• [What this task involves]
Reproduce character for character the lines below, starting with the line that contains "Châu, tỉnh Sơn La. Cấp độ rủi r" and ending with the line that contains "back to top", both included.

Dataset entries
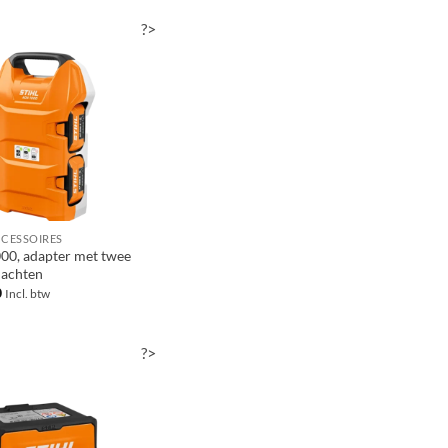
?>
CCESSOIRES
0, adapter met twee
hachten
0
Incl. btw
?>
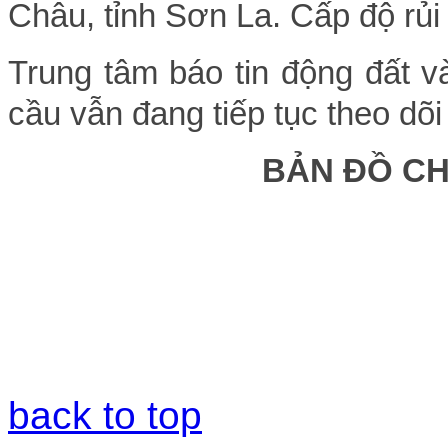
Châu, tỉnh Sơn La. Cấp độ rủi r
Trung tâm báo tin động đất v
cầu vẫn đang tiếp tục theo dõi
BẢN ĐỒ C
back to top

---

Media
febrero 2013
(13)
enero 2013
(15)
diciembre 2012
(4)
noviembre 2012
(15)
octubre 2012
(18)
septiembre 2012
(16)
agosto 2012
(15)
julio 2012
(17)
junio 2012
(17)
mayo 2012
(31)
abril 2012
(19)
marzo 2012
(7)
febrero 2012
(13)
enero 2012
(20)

• [Expected answer]
Châu, tỉnh Sơn La. Cấp độ rủi r
Trung tâm báo tin động đất v
cầu vẫn đang tiếp tục theo dõi
BẢN ĐỒ C
back to top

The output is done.